Mengenal Uji Hipotesis Melalui Eksperimen Pertumbuhan Tanaman

Mengapa uji hipotesis dalam Statistika Inferensial masuk akal? Artikel ini mengenalkan konsep uji hipotesis melalui ilustrasi hipotetis. Ilustrasi tersebut menceritakan bagaimana seorang anak yang membangun ide-ide dasar uji hipotesis melalui proses pemecahan masalah Statistika.
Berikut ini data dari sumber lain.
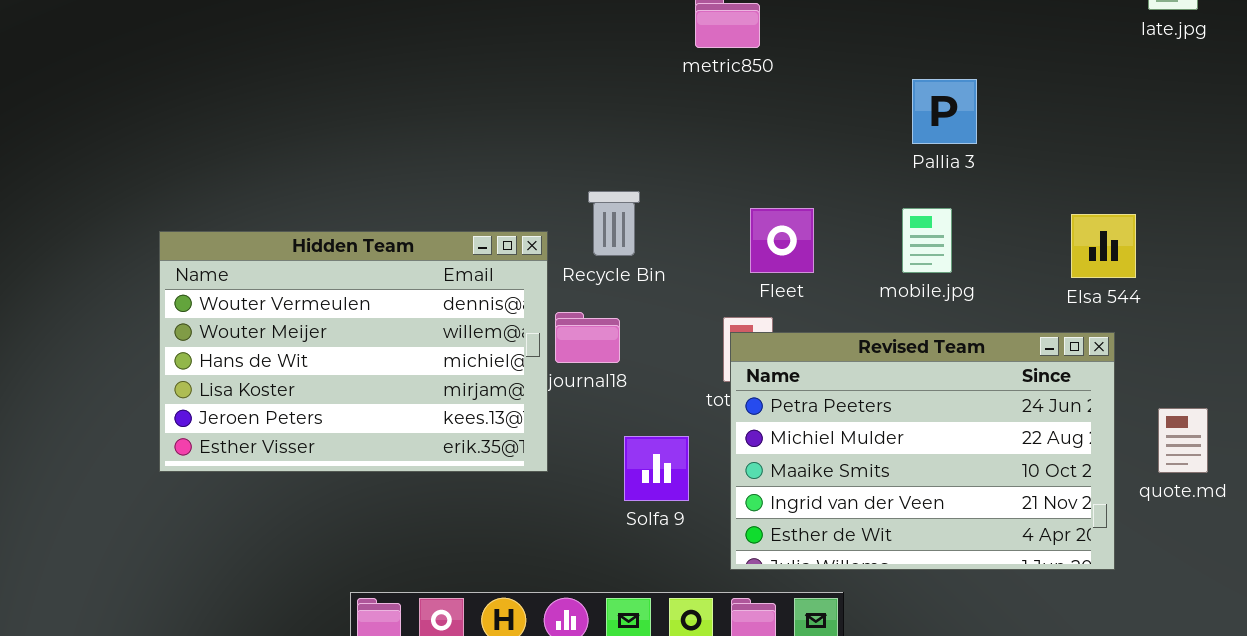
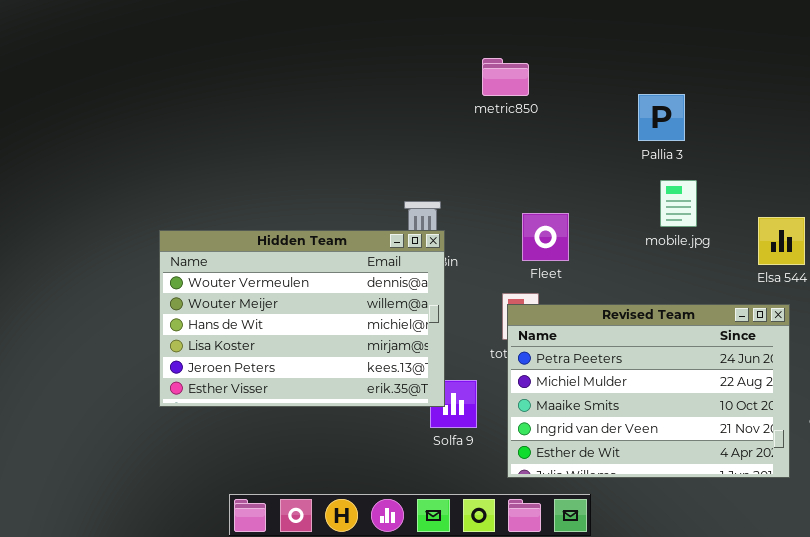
Pallia 3: [912,79,977,144] -> [638,94,685,141], moved
mobile.jpg: [902,208,952,273] -> [660,180,697,227], moved
Hidden Team: [159,231,548,472] -> [159,230,445,407], moved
Alex melakukan sebuah eksperimen. Dia memiliki 21 biji kacang merah. Dia pilih 11 biji secara acak untuk ditanam di tempat gelap. Sisanya, dia tanam di tempat yang terang. Setelah beberapa hari, dia catat tinggi setiap tanaman kacang merahnya. Dia bandingkan tinggi tanaman yang tumbuh di tempat gelap dan terang.

Eksperimen Alex tersebut menyediakan kesempatan belajar yang kaya. Tentu, eksperimen tersebut memungkinkan Alex untuk membangun dan mengasah keterampilan-keterampilan proses. Keterampilan proses tersebut merupakan elemen utama dalam pembelajaran IPA(S).
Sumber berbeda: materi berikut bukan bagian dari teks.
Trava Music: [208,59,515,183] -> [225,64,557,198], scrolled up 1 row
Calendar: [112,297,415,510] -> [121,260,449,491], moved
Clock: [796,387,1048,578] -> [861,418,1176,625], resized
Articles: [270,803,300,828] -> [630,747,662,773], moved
Tak hanya itu, eksperimen tersebut juga sangat dekat dengan pembelajaran Statistika, baik proses maupun kontennya. Eksperimen tersebut membuat Alex melakukan proses pemecahan masalah Statistika, seperti yang diperlihatkan Gambar 1. Selain itu, eksperimen tersebut juga memungkinkan Alex untuk mempelajari topik-topik Statistika, mulai dari topik-topik dasar (seperti metode pengumpulan dan pencatatan data, penyajian data, serta ukuran pemusatan dan penyebaran data) bahkan sampai topik tingkat lanjut, yaitu uji hipotesis.
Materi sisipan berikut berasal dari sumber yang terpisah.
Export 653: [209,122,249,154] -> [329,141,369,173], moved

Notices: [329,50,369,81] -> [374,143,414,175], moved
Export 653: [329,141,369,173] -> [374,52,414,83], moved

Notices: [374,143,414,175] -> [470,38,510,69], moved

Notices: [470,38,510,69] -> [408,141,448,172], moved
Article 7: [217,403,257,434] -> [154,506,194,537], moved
Proses pemecahan masalah Statistika: memformulasikan pertanyaan, mengumpulkan/mempertimbangkan data, menganalisis, dan menginterpretasi hasil.
Gambar 1. Proses pemecahan masalah Statistika

Nah, karena begitu kayanya kesempatan belajar yang disediakan oleh eksperimen tersebut, artikel ini hanya berfokus pada dua hal. Pertama, artikel ini mencoba berhipotesis tentang proses pemecahan masalah Statistika yang mungkin dilakukan Alex. Kedua, artikel ini membahas potensi Alex dalam menggunakan penalaran inferensi informal untuk membangun ide-ide dasar uji hipotesis. Kedua tujuan tersebut dikemas dalam sebuah cerita fiktif tentang Alex dan eksperimennya.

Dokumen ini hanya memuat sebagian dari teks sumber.